Listening to news flashes on the always turned on radio. Meeting the regular people down at the shelter, all of us coming on fixed schedules. The elderly Armenian woman who taught us “paperlus” or “parergoun” or even “inchpezes” to which you answer “lavais” or “shat lavais”. The woman and her son from the two story house across sleeping in the bed across from us and also an ex-militia man, his wife and his two sons sleeping right next to them, There were others too coming and going in no particular order.

7
Then came the night when the militia mans wife was convinced that her brother had been killed, and her husband along with all the people down at the shelter tried convincing her that he wasnt. He was. She spent a whole year dressed in black. Her husband did once say: "I don't want no dictator to rule over my children!" exclaimed the man. "Liberty will win" he added vigorously, "look at Vietnam and the Americans, despite the Americans dropping the Hiroshima bomb over the Vietnamese, the latter still managed to win."

8
Some things happened chronologically, some others did not, because one night, she stumbled on the stairway leading to the shelter as she was holding her youngest son.

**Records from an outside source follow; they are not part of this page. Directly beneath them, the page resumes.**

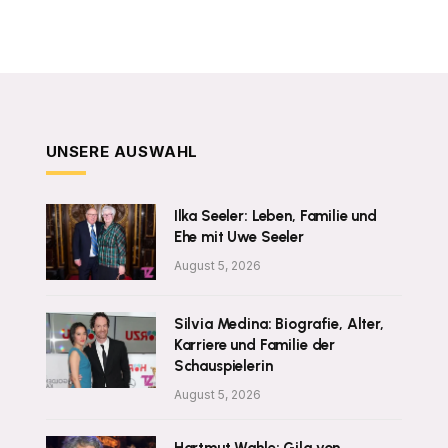
UNSERE AUSWAHL
Ilka Seeler: Leben, Familie und
Ehe mit Uwe Seeler
August 5, 2026
Silvia Medina: Biografie, Alter,
Karriere und Familie der
Schauspielerin
August 5, 2026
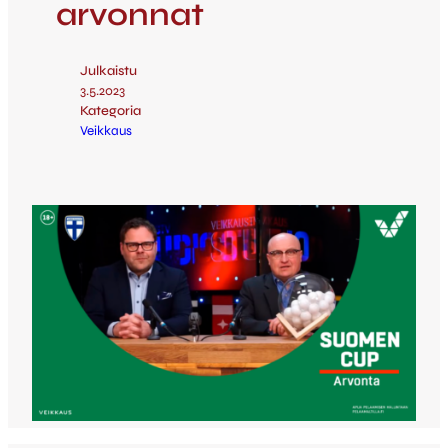
arvonnat
Julkaistu
3.5.2023
Kategoria
Veikkaus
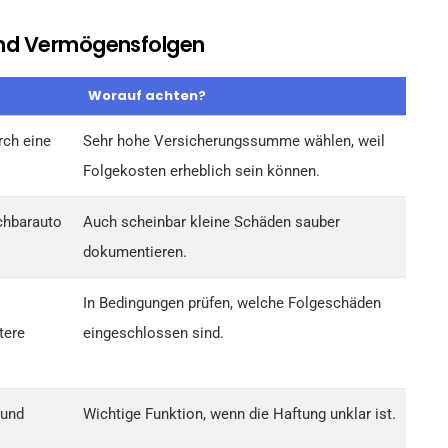
nd Vermögensfolgen
Worauf achten?
rch eine
Sehr hohe Versicherungssumme wählen, weil
Folgekosten erheblich sein können.
achbarauto
Auch scheinbar kleine Schäden sauber
dokumentieren.
In Bedingungen prüfen, welche Folgeschäden
tere
eingeschlossen sind.
 und
Wichtige Funktion, wenn die Haftung unklar ist.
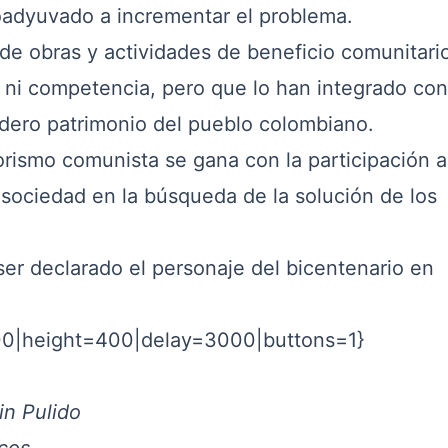
oadyuvado a incrementar el problema.
s de obras y actividades de beneficio comunitari
 ni competencia, pero que lo han integrado con
dero patrimonio del pueblo colombiano.
orismo comunista se gana con la participación a
 sociedad en la búsqueda de la solución de los
er declarado el personaje del bicentenario en
00|height=400|delay=3000|buttons=1}
in Pulido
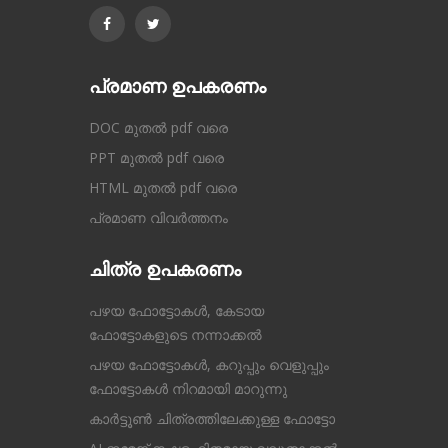
പ്രമാണ ഉപകരണം
DOC മുതൽ pdf വരെ
PPT മുതൽ pdf വരെ
HTML മുതൽ pdf വരെ
പ്രമാണ വിവർത്തനം
ചിത്ര ഉപകരണം
പഴയ ഫോട്ടോകൾ, കേടായ
ഫോട്ടോകളുടെ നന്നാക്കൽ
പഴയ ഫോട്ടോകൾ, കറുപ്പും വെളുപ്പും
ഫോട്ടോകൾ നിറമായി മാറുന്നു
കാർട്ടൂൺ ചിത്രത്തിലേക്കുള്ള ഫോട്ടോ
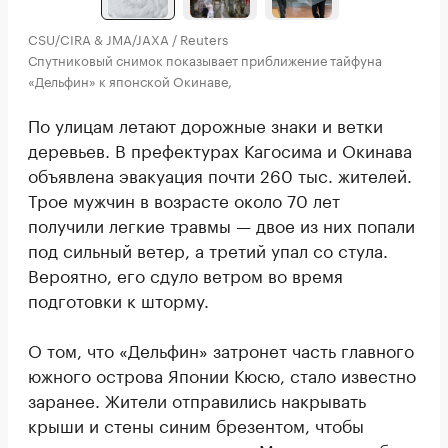
CSU/CIRA & JMA/JAXA / Reuters
Спутниковый снимок показывает приближение тайфуна
«Дельфин» к японской Окинаве,
По улицам летают дорожные знаки и ветки
деревьев. В префектурах Кагосима и Окинава
объявлена эвакуация почти 260 тыс. жителей.
Трое мужчин в возрасте около 70 лет
получили легкие травмы — двое из них попали
под сильный ветер, а третий упал со стула.
Вероятно, его сдуло ветром во время
подготовки к шторму.
О том, что «Дельфин» затронет часть главного
южного острова Японии Кюсю, стало известно
заранее. Жители отправились накрывать
крыши и стены синим брезентом, чтобы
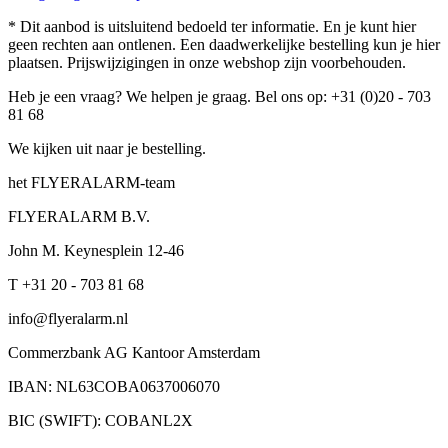
* Dit aanbod is uitsluitend bedoeld ter informatie. En je kunt hier
geen rechten aan ontlenen. Een daadwerkelijke bestelling kun je hier
plaatsen. Prijswijzigingen in onze webshop zijn voorbehouden.
Heb je een vraag? We helpen je graag. Bel ons op: +31 (0)20 - 703
81 68
We kijken uit naar je bestelling.
het FLYERALARM-team
FLYERALARM B.V.
John M. Keynesplein 12-46
T +31 20 - 703 81 68
info@flyeralarm.nl
Commerzbank AG Kantoor Amsterdam
IBAN: NL63COBA0637006070
BIC (SWIFT): COBANL2X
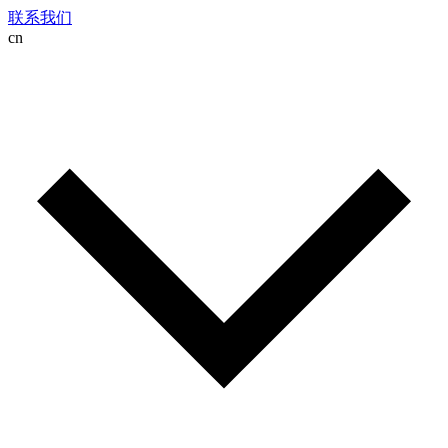
联系我们
cn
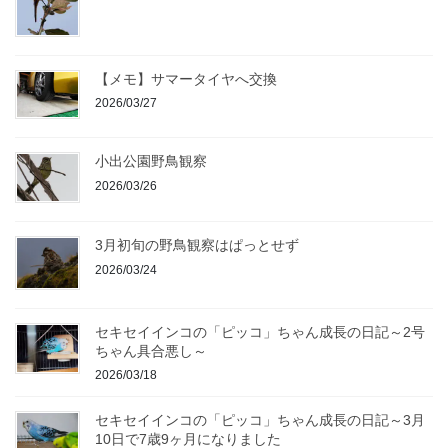
【メモ】サマータイヤへ交換
2026/03/27
小出公園野鳥観察
2026/03/26
3月初旬の野鳥観察はぱっとせず
2026/03/24
セキセイインコの「ピッコ」ちゃん成長の日記～2号
ちゃん具合悪し～
2026/03/18
セキセイインコの「ピッコ」ちゃん成長の日記～3月
10日で7歳9ヶ月になりました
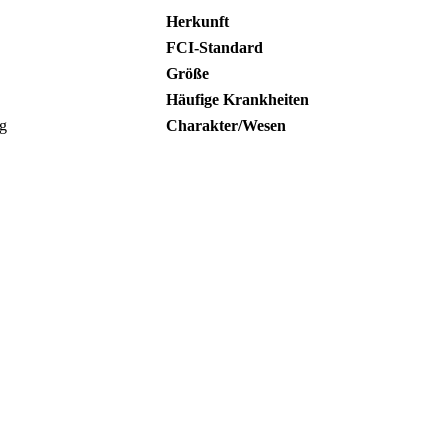
Herkunft
FCI-Standard
Größe
Häufige Krankheiten
ng
Charakter/Wesen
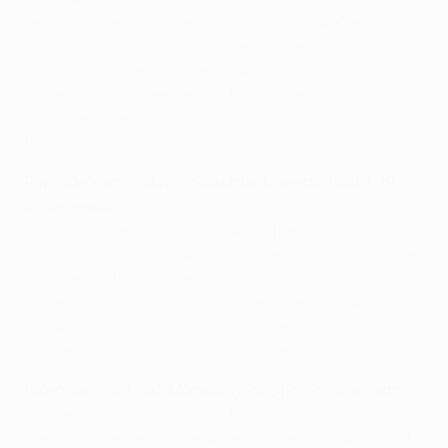
de la UEFA de 2005 que el conjunto luso jugó en su
propio estadio. Los goles de Aleksei Berezutski, Yuri
Zhirkov y Vágner Love dieron la vuelta a la diana de
Rogério en el primer tiempo. El CSKA se convirtió
entonces en el primer equipo ruso en conquistar un
trofeo europeo.
Rapid de Viena (AUT) - Shakhtar Donetsk (UKR), 19 y
25 de agosto
Shakhtar y Rapid nunca se han enfrentado. El
Shakhtar ha ganado sus dos encuentros en casa ante
equipos austriacos, pero ha perdido los dos a domicilio,
ganando una eliminatoria y cayendo en la otra. El Rapid
ha ganado cuatro y perdido cinco de sus diez
encuentros ante conjuntos ucranianos.
Valencia (ESP) - AS Monaco (FRA), 19 y 25 de agosto
El Valencia venció por 5-3 al Mónaco en los
dieciseisavos de final de la Recopa de la UEFA 1980/81,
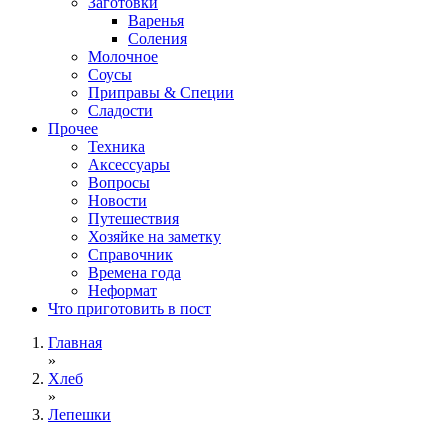
Заготовки
Варенья
Соления
Молочное
Соусы
Приправы & Специи
Сладости
Прочее
Техника
Аксессуары
Вопросы
Новости
Путешествия
Хозяйке на заметку
Справочник
Времена года
Неформат
Что приготовить в пост
Главная
»
Хлеб
»
Лепешки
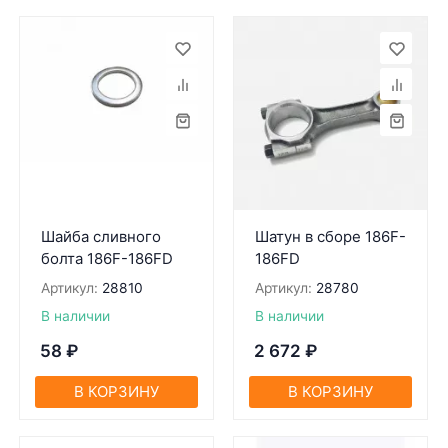
Шайба сливного
Шатун в сборе 186F-
болта 186F-186FD
186FD
Артикул:
28810
Артикул:
28780
В наличии
В наличии
58
₽
2 672
₽
В КОРЗИНУ
В КОРЗИНУ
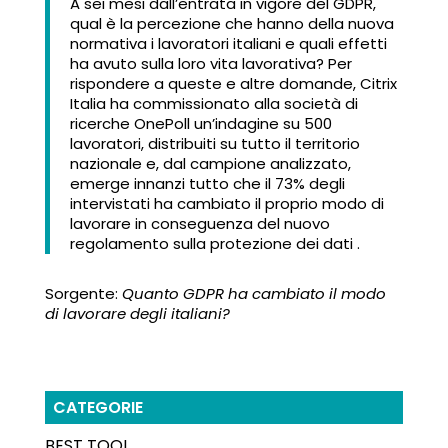
A sei mesi dall’entrata in vigore del GDPR,
qual è la percezione che hanno della nuova
normativa i lavoratori italiani e quali effetti
ha avuto sulla loro vita lavorativa? Per
rispondere a queste e altre domande, Citrix
Italia ha commissionato alla società di
ricerche OnePoll un’indagine su 500
lavoratori, distribuiti su tutto il territorio
nazionale e, dal campione analizzato,
emerge innanzi tutto che il 73% degli
intervistati ha cambiato il proprio modo di
lavorare in conseguenza del nuovo
regolamento sulla protezione dei dati .
Sorgente:
Quanto GDPR ha cambiato il modo
di lavorare degli italiani?
CATEGORIE
BEST TOOL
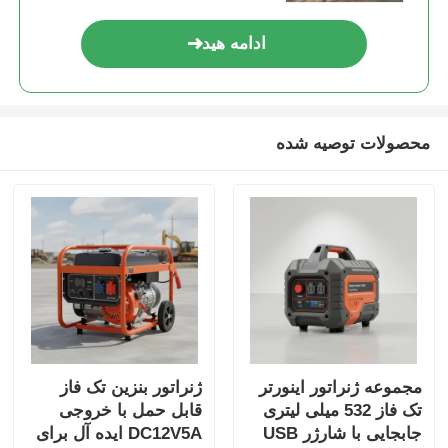
ادامه هید
محصولات توصیه شده
مجموعه ژنراتور اینورتر
ژنراتور بنزین تک فاز
تک فاز 532 میلی لیتری
قابل حمل با خروجی
جابجایی با شارژر USB
DC12V5A ایده آل برای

She broke her leg, and spent all of the night saying: Dakilkoun” which means “I implore you”… Stop this pain, stop this pain! in such an agonizing voice that eventually past midnight everyone got bored of her and she was moved to a nearby hospitals emergency room the next morning when the shelling stopped.
It all seems unreal when one thinks about it from a distance - both on the geographical and the time axis. But it happened.

9
War is orange to me. When I remember the war, as a separate entity, it is neither the traditional black, nor the conventional red. It is orange. People I know usually refer to war as black because of the many negative drawbacks it had on their lives. Some call it black because it made their lives become still lifes, they say that it brought their lives to a halt. Some Lebanese even claim that they wasted seventeen straight years of their lives. I find that hard to believe. Of course war is red because of all the blood.

10
To me war is orange because of an orange colored and flavored soft drink called “Crush” (way before Mirinda - Go peel a Mirinda, and Fanta - makes music in your mouth were invented or at least introduced to the Lebanese market). It was a drink which came in almost opaque orange colored bottles.